Saat melewati Polsek Ciracas sekitar pukul 01.55, Asep sudah melihat halaman Polsek Ciracas terbakar.

Saksi mata lainnya, AB, juga mengaku dipaksa berhenti di dekat pool PO Mayasari Bhakti sekitar KM 25-30.

Saat itu, dia tengah berkendara dari Sudirman menuju Depok, melalui Jalan Raya Bogor sekitar pukul 01.20 WIB.

"Di situ motor dan mobil diberhentikan lalu mereka melakukan penyerangan, perusakan bahkan ada penjarahan," ujar AB kepada Kompas.com.

Ketika diberhentikan, AB sempat turun dari mobilnya dan dia mendengar sekelompok oramg melontarkan umpatan dan seruan tak jelas.

Meskipun sudah berhenti, mobil AB tak luput dari sasaran penyerangan yang tak jelas alasannya, begitu pun dengan kendaraan lainnya.

Mobil AB dirusak menggunakan besi berukuran panjang hingga mengakibatkan kaca jendela pecah dan bodi mobil penyok di beberapa sisi.

Ketika ditanya perawakan orang tak dikenal itu, AB mengaku masih ingat sosok-sosok yang terlibat dalam insiden tersebut.

Dia menyebut perawakan orang-orang tersebut adalah berbadan tegap dan besar dengan membawa besi berukuran panjang.

Selama lima belas menit terjebak, kondisi jalanan sudah dikuasai oleh kelompok tersebut.

Pengendara-pengendara lain yang melalui jalur tersebut juga dipaksa berhenti bahkan dengan kekerasan hingga menyebabkan sejumlah pemotor terluka.

"Banyak, Mas (korban luka). Saya enggak ingat persis jumlahnya, tapi banyak," ucap AB.

Setelah 15 menit, AB memutuskan untuk kabur setelah melihat mobil di depannya yang sempat menepi juga tancap gas. Akhirnya, dia bisa lolos dari situasi mencekam tersebut.

Dandim bantah tentara terlibat

Isu keterlibatan anggota TNI dalam penyerangan Mapolsek Ciracas sempat mencuat.

Isu tersebut semakin menguat kala Komandan Kodim (Dandim) 0505 Jakarta Timur Kol Kav Rahyanto Edy mengatakan, pihaknya turut melakukan penyelidikan bersama Kepolisian untuk mengungkap motif di balik perusakan Polsek Ciracas.

Dandim bahkan menjelaskan kronologi kejadian.

"Kita kerja sama dengan Kepolisian untuk melakukan patroli di wilayah kawasan dan daerah rawan.
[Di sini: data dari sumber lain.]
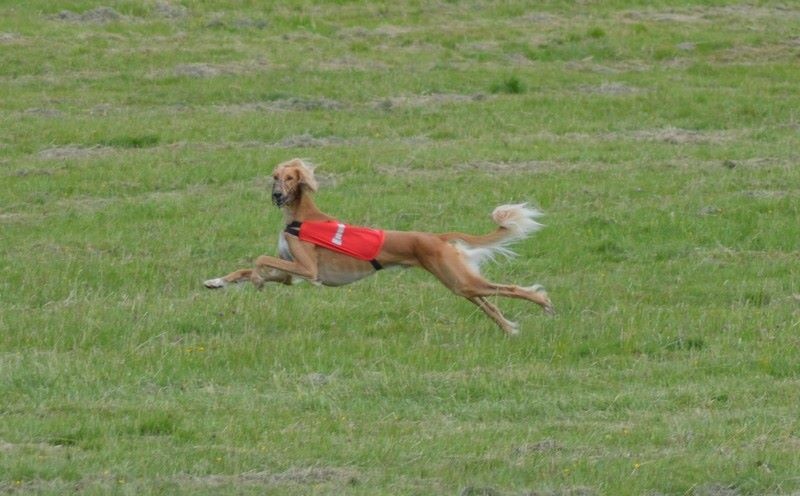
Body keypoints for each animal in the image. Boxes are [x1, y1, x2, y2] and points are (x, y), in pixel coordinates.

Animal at [204, 158, 553, 335]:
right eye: (274, 177)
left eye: (290, 178)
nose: (277, 195)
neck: (300, 216)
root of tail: (437, 237)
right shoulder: (291, 274)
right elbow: (246, 268)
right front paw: (216, 281)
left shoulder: (308, 269)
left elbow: (259, 260)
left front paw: (257, 280)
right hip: (458, 282)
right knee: (489, 302)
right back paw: (509, 327)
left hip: (457, 278)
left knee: (508, 289)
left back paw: (544, 302)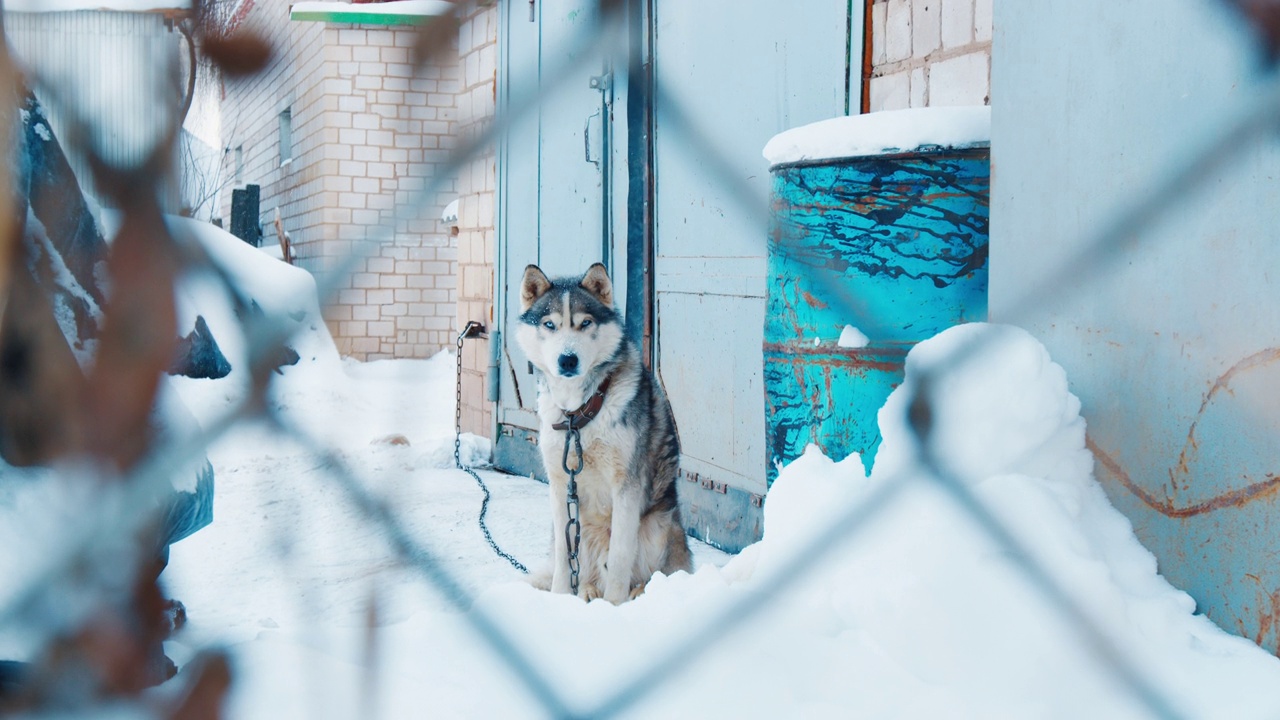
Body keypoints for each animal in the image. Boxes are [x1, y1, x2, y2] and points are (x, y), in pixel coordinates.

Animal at [514, 262, 691, 599]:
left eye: (585, 323)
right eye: (549, 324)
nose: (567, 359)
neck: (579, 415)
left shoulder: (627, 486)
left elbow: (620, 557)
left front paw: (613, 605)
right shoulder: (560, 487)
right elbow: (563, 557)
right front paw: (559, 598)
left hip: (657, 527)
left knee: (648, 572)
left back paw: (638, 592)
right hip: (583, 529)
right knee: (582, 566)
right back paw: (586, 590)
Mungkin kita kerahkan aparat intelejen untuk mencari informasi," kata Rahyanto.

Namun, pada Sabtu siang sekitar pukul 14.00, Rahyanto mengklaim tidak ada informasi soal keterlibatan anggotanya dalam peristiwa perusakan dan pembakaran mobil di Polsek Ciracas.

"Sejauh ini belum ada (keterlibatan anggota TNI)," katanya.
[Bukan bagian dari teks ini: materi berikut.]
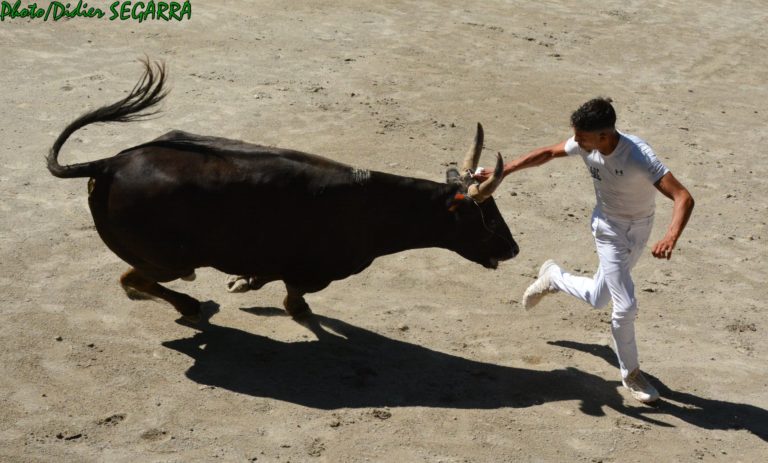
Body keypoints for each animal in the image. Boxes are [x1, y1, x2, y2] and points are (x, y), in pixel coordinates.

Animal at [46, 61, 516, 322]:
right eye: (487, 217)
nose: (513, 249)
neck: (372, 205)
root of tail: (109, 164)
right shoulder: (314, 269)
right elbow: (294, 290)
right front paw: (274, 299)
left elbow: (274, 279)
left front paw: (244, 282)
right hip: (169, 259)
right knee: (133, 279)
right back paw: (190, 306)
Rahyanto hanya menjelaskan kronologi singkat penyerangan berdasarkan hasil penyelidikan sementara.

Penyerangan kantor Polri itu disebut berawal dari aksi ricuh sekelompok orang tak dikenal di kawasan Cibubur, Jakarta Timur.

"Sekitar pukul 00.30 WIB massa yang ada dari arah Cibubur bergerak menuju Polsek Ciracas. Mungkin di sepanjang jalan ada melakukan beberapa hal yang anarkis," ucap Rahyanto.

Kemudian, puncak dari kericuhan itu adalah pembakaran mobil di halaman Polsek Ciracas.

Beberapa bagian ruangan Polsek pun juga jadi sasaran massa. Alhasil, beberapa kaca ruangan Polsek pun pecah.

Pada Sabtu siang, TNI merilis keterangan resmi melalui laman https://kodamjaya-tniad.mil.id.

Dalam keterangan resminya, Rahyanto memperkirakan penyerangan Polsek Ciracas disebabkan adanya kecelakaan lalu lintas yang melibatkan seorang anggota TNI bernama Ilham.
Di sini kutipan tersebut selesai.